* _YOUR INSTRUCTIONS_
Exactly as written, return every line of the data below.

* _DATA IN THIS EXERCISE_
· · · · ·

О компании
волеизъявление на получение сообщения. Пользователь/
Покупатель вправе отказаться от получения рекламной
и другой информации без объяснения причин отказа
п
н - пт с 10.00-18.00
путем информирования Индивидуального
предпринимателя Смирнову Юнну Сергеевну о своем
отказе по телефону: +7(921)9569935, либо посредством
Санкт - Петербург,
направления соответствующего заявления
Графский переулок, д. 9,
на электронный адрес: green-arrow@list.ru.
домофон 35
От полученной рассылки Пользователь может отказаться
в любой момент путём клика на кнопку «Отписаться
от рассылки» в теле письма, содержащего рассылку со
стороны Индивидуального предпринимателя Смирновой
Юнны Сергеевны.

· · · · ·

* _ANSWER SPACE_
О компании
волеизъявление на получение сообщения. Пользователь/
Покупатель вправе отказаться от получения рекламной
и другой информации без объяснения причин отказа
п
н - пт с 10.00-18.00
путем информирования Индивидуального
предпринимателя Смирнову Юнну Сергеевну о своем
отказе по телефону: +7(921)9569935, либо посредством
Санкт - Петербург,
направления соответствующего заявления
Графский переулок, д. 9,
на электронный адрес: green-arrow@list.ru.
домофон 35
От полученной рассылки Пользователь может отказаться
в любой момент путём клика на кнопку «Отписаться
от рассылки» в теле письма, содержащего рассылку со
стороны Индивидуального предпринимателя Смирновой
Юнны Сергеевны.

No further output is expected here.